As it turns out, Geridli was doing more than representing Palestinian interests in Bosnia. According to “Whisked Away” by Pazit Ravina in the November 4 issue of the Jerusalem Report, he was using his position to finance and support Islamic terrorist training camps in Bosnia that acted as feeder schools for mujahidin bound for Afghanistan, Pakistan, Kosovo and Chechnya.

It gets even better. Geridli wasn’t acting alone, but in concert with Abu Mala, a Sudanese native who ran the Bosnia-to-Chechnya operation for Al Qaeda. So what you have is a high-level Palestinian diplomat working with Al Qaeda to destabilize the Putin government in cooperation with America’s enemy number one, the most notorious terrorist gang on earth.
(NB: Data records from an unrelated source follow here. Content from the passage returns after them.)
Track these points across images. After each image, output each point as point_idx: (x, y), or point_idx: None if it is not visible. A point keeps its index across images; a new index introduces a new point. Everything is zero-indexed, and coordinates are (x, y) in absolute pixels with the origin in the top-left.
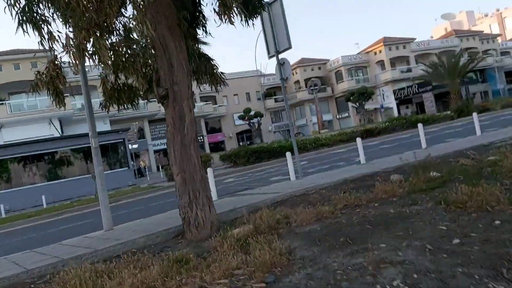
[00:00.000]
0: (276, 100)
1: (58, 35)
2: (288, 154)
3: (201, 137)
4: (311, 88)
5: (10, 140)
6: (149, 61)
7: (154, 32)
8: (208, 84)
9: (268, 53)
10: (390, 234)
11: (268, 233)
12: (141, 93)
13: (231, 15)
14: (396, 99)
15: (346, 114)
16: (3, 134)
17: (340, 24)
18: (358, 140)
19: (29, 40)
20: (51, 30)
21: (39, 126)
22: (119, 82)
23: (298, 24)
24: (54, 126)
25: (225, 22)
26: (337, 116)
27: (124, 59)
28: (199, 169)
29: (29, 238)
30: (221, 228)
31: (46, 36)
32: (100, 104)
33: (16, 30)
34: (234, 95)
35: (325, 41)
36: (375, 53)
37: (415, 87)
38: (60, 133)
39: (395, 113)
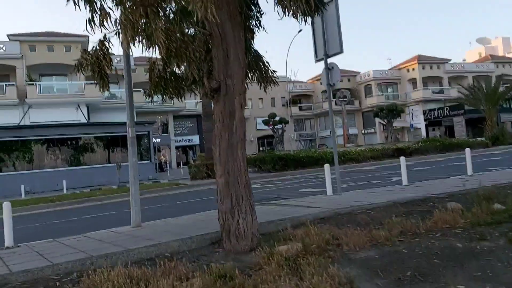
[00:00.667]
0: (301, 108)
1: (110, 12)
2: (326, 166)
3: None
4: (339, 99)
5: (36, 121)
6: (202, 51)
7: (215, 18)
8: (257, 82)
9: (316, 56)
10: (466, 274)
11: (318, 254)
12: (187, 84)
13: (298, 7)
14: (425, 119)
15: (372, 130)
16: (30, 114)
17: (372, 38)
18: (402, 159)
19: (64, 24)
20: (104, 6)
21: (67, 111)
22: (167, 70)
23: None
24: (82, 112)
25: (288, 15)
26: (363, 131)
27: (176, 45)
28: (244, 172)
29: (51, 225)
30: (262, 241)
31: (98, 12)
32: (145, 92)
33: (67, 2)
34: (259, 98)
35: (356, 53)
36: (408, 70)
37: (446, 109)
38: (87, 119)
39: (423, 134)
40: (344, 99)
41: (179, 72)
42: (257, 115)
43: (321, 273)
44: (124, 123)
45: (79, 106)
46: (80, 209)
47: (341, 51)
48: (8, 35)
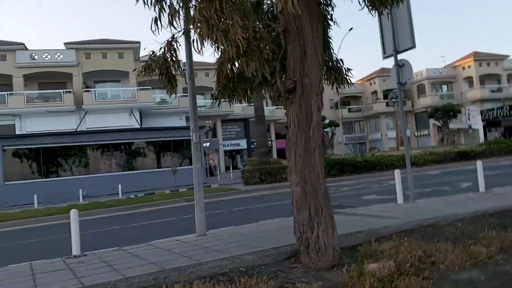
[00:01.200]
0: (350, 110)
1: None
2: (397, 172)
3: (270, 142)
4: (392, 99)
5: (92, 127)
6: (275, 48)
7: (295, 10)
8: (329, 82)
9: (384, 52)
10: None
11: (414, 275)
12: (254, 85)
13: None
14: (483, 120)
15: (426, 132)
16: (86, 120)
17: (424, 35)
18: (479, 163)
19: (115, 31)
20: (173, 3)
21: (120, 116)
22: (235, 71)
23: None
24: (135, 117)
25: (368, 5)
26: (415, 133)
27: (248, 42)
28: (322, 180)
29: (113, 232)
30: (343, 256)
31: (167, 10)
32: (212, 95)
33: (136, 2)
34: None
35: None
36: (463, 68)
37: (506, 108)
38: (140, 124)
39: (481, 136)
40: (397, 100)
41: (247, 73)
42: None
43: None
44: (175, 128)
45: (132, 112)
46: (138, 215)
47: (413, 46)
48: (64, 43)
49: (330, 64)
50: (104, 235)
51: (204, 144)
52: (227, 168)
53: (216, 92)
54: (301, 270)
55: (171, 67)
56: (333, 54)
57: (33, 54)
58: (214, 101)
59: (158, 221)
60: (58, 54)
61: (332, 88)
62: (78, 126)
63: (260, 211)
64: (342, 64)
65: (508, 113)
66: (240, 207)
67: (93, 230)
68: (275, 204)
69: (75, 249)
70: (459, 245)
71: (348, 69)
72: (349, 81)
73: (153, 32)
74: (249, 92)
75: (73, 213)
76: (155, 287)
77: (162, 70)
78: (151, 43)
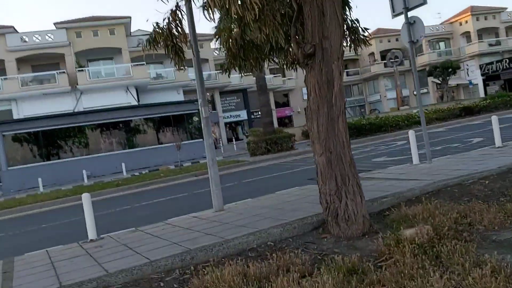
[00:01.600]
0: (348, 74)
1: None
2: (411, 132)
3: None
4: (390, 60)
5: (89, 107)
6: (289, 11)
7: None
8: (346, 44)
9: (393, 11)
10: None
11: (454, 238)
12: (264, 52)
13: None
14: (482, 74)
15: (425, 90)
16: (83, 100)
17: None
18: (494, 118)
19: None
20: None
21: (116, 94)
22: (245, 39)
23: None
24: (131, 94)
25: None
26: (414, 92)
27: (261, 5)
28: (348, 148)
29: (126, 211)
30: (372, 223)
31: None
32: (221, 66)
33: None
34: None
35: None
36: (460, 24)
37: (505, 61)
38: (137, 101)
39: (480, 90)
40: (396, 60)
41: (259, 40)
42: (303, 85)
43: (474, 262)
44: (174, 103)
45: (128, 89)
46: (148, 192)
47: (424, 2)
48: (54, 24)
49: (346, 24)
50: (117, 215)
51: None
52: (229, 140)
53: (226, 63)
54: (331, 240)
55: (177, 39)
56: (348, 13)
57: (24, 37)
58: (224, 72)
59: (169, 198)
60: (49, 35)
61: (350, 51)
62: (76, 107)
63: (272, 181)
64: (358, 24)
65: (507, 66)
66: (250, 179)
67: (104, 211)
68: (285, 173)
69: (91, 233)
70: (493, 204)
71: (365, 29)
72: (367, 42)
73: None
74: (261, 60)
75: (85, 197)
76: (183, 269)
77: (167, 42)
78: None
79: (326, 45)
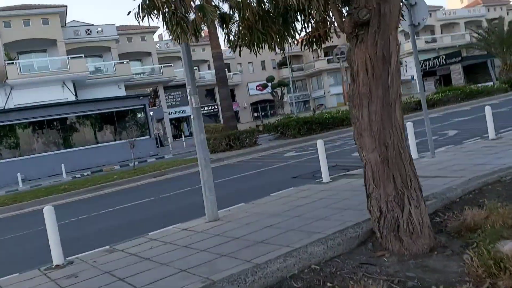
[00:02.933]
0: (292, 70)
1: None
2: (410, 124)
3: (215, 106)
4: (336, 56)
5: (21, 103)
6: None
7: None
8: None
9: None
10: None
11: None
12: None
13: None
14: (420, 70)
15: None
16: (13, 96)
17: None
18: (488, 108)
19: None
20: None
21: (52, 89)
22: (265, 7)
23: None
24: (69, 89)
25: None
26: None
27: None
28: (405, 142)
29: (84, 222)
30: (435, 235)
31: None
32: (230, 42)
33: None
34: (249, 63)
35: None
36: None
37: (442, 58)
38: (75, 96)
39: (417, 86)
40: (342, 55)
41: (283, 8)
42: (248, 80)
43: None
44: (114, 98)
45: (64, 83)
46: (103, 198)
47: None
48: None
49: None
50: (75, 228)
51: (151, 113)
52: (174, 137)
53: (237, 37)
54: (393, 259)
55: (180, 5)
56: None
57: None
58: (233, 49)
59: (133, 203)
60: None
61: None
62: (6, 103)
63: (252, 181)
64: None
65: (444, 62)
66: (223, 179)
67: (59, 221)
68: (261, 171)
69: (57, 257)
70: None
71: None
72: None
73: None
74: (286, 35)
75: (48, 211)
76: None
77: (168, 8)
78: (85, 5)
79: (385, 10)
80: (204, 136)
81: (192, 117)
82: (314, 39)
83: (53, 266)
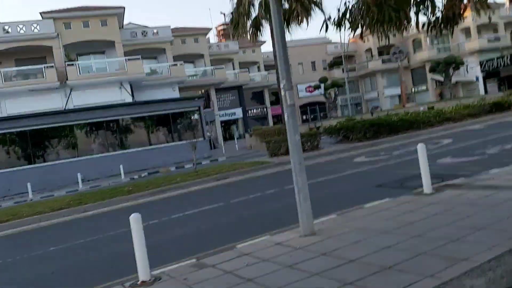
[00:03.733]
0: (344, 70)
1: None
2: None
3: (265, 109)
4: (394, 55)
5: (79, 104)
6: None
7: None
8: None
9: None
10: None
11: None
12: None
13: None
14: (482, 71)
15: (424, 87)
16: (72, 97)
17: None
18: None
19: None
20: None
21: (109, 90)
22: None
23: None
24: (126, 90)
25: None
26: (413, 89)
27: None
28: None
29: (156, 228)
30: None
31: None
32: (336, 22)
33: None
34: (298, 64)
35: None
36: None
37: (507, 57)
38: (132, 98)
39: (481, 87)
40: (400, 55)
41: None
42: (297, 81)
43: None
44: (170, 100)
45: (122, 85)
46: (168, 201)
47: None
48: (41, 13)
49: None
50: (148, 234)
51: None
52: (225, 139)
53: (359, 16)
54: None
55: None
56: None
57: (6, 27)
58: (353, 30)
59: (203, 208)
60: (35, 25)
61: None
62: (66, 104)
63: (330, 188)
64: None
65: (508, 63)
66: (288, 185)
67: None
68: (335, 177)
69: (143, 273)
70: None
71: None
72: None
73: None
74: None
75: (135, 220)
76: None
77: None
78: (139, 7)
79: None
80: (299, 137)
81: (285, 115)
82: (446, 20)
83: (139, 283)
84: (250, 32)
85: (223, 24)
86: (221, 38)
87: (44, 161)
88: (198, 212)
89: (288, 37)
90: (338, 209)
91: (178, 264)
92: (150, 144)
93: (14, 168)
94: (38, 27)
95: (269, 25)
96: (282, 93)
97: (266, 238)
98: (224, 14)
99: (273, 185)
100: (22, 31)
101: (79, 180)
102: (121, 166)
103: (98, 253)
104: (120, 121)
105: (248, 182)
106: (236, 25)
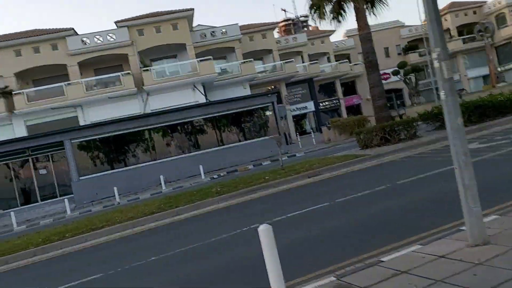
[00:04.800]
0: (420, 54)
1: None
2: None
3: (337, 101)
4: (480, 33)
5: (156, 108)
6: None
7: None
8: None
9: None
10: None
11: None
12: None
13: None
14: None
15: (511, 66)
16: (150, 102)
17: None
18: None
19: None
20: None
21: (183, 93)
22: None
23: None
24: (199, 91)
25: None
26: (499, 69)
27: None
28: None
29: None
30: None
31: None
32: None
33: None
34: None
35: None
36: None
37: None
38: (206, 98)
39: None
40: (487, 32)
41: None
42: None
43: None
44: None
45: (195, 86)
46: (260, 202)
47: None
48: (115, 22)
49: None
50: (249, 241)
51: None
52: (297, 134)
53: None
54: None
55: None
56: None
57: (84, 39)
58: None
59: (308, 209)
60: (110, 35)
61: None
62: (144, 108)
63: (448, 181)
64: None
65: None
66: (409, 178)
67: (225, 233)
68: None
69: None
70: None
71: None
72: None
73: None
74: None
75: (265, 232)
76: None
77: None
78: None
79: None
80: (462, 122)
81: (442, 93)
82: None
83: None
84: (330, 17)
85: (284, 20)
86: (282, 34)
87: (126, 165)
88: (305, 213)
89: (372, 20)
90: (492, 205)
91: (316, 284)
92: (225, 143)
93: (100, 174)
94: (114, 36)
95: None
96: (436, 64)
97: (417, 248)
98: (285, 11)
99: (380, 180)
100: (99, 41)
101: (162, 182)
102: (200, 167)
103: (201, 263)
104: (195, 122)
105: (345, 178)
106: (316, 9)
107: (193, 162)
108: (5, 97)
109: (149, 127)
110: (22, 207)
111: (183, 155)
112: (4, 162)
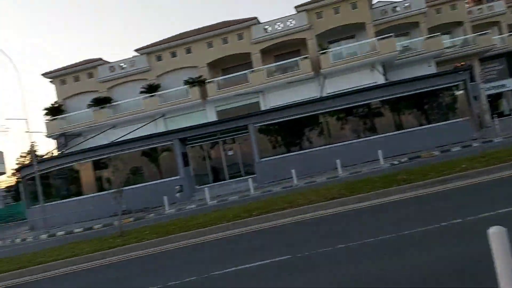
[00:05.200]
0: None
1: None
2: None
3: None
4: None
5: (332, 91)
6: None
7: None
8: None
9: None
10: None
11: None
12: None
13: None
14: None
15: None
16: (326, 85)
17: None
18: None
19: None
20: None
21: (360, 74)
22: None
23: None
24: (378, 71)
25: None
26: None
27: None
28: None
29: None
30: None
31: None
32: None
33: None
34: None
35: None
36: None
37: None
38: (386, 79)
39: None
40: None
41: None
42: None
43: None
44: (428, 76)
45: (373, 66)
46: (461, 193)
47: None
48: (295, 7)
49: None
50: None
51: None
52: (492, 117)
53: None
54: None
55: None
56: None
57: (266, 27)
58: None
59: None
60: (290, 20)
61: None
62: (321, 92)
63: None
64: None
65: None
66: None
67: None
68: None
69: None
70: None
71: None
72: None
73: None
74: None
75: (498, 236)
76: None
77: None
78: None
79: None
80: None
81: None
82: None
83: None
84: None
85: None
86: (471, 4)
87: (302, 149)
88: None
89: None
90: None
91: None
92: (406, 127)
93: (278, 156)
94: (293, 21)
95: None
96: None
97: None
98: None
99: None
100: (279, 28)
101: (338, 166)
102: (379, 152)
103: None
104: (372, 105)
105: None
106: None
107: (369, 146)
108: (200, 86)
109: (324, 110)
110: (213, 184)
111: (359, 139)
112: (199, 144)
Talk about your axis of evil. No wonder the Palestine Authority sent an envoy to Sarajevo recently to “disappear” Geridli, before his out-of-control antics made it even more difficult for them plausibly to deny any connection between the P.A. and Al Qaeda.

The Atlantic Monthly

In “A Post-Saddam Scenario” in the November issue of the Atlantic, author Robert D. Kaplan suggests that given the particulars of recent Iraqi history -- particularly its pro-Western, secular march to modernization in the postwar period under Prime Minister Nuri -- “our goal in Iraq should be a transitional secular dictatorship that unites the merchant classes across sectarian lines and may in time, after the rebuilding of institutions and the economy, lead to a democratic alternative.”

Kaplan says that among the collateral benefits stemming from a successful military invasion and regime change in Iraq would be a chastened Iran that would back away from its ardent support of Hezbollah. He allows himself some dizzying wishful thinking that the fall of Hussein and a subsequent, American-induced Israeli withdrawal from disputed territories could even bring about an informal, Near Eastern alliance of non-Arab nations including Iran, Israel, Turkey and Eritrea. To quote the Beach Boys, wouldn’t it be nice?

Mostly, though, what Kaplan is concerned about is that Americans face the reality that the liberation of Iraq will unleash a whirlwind of unintended consequences – many of them good, for sure – that will require our stewardship in the region over the long haul.

“The Middle East is characterized by many weak regimes that will totter on until the next cataclysm – which the U.S. invastion of Iraq might well constitute,” writes Kaplan. “The real question is not whether the American military can topple Saddam’s regime but whether the American public has the stomach for imperial involvement of a kind we have not known since the United States occupied Germany and Japan.”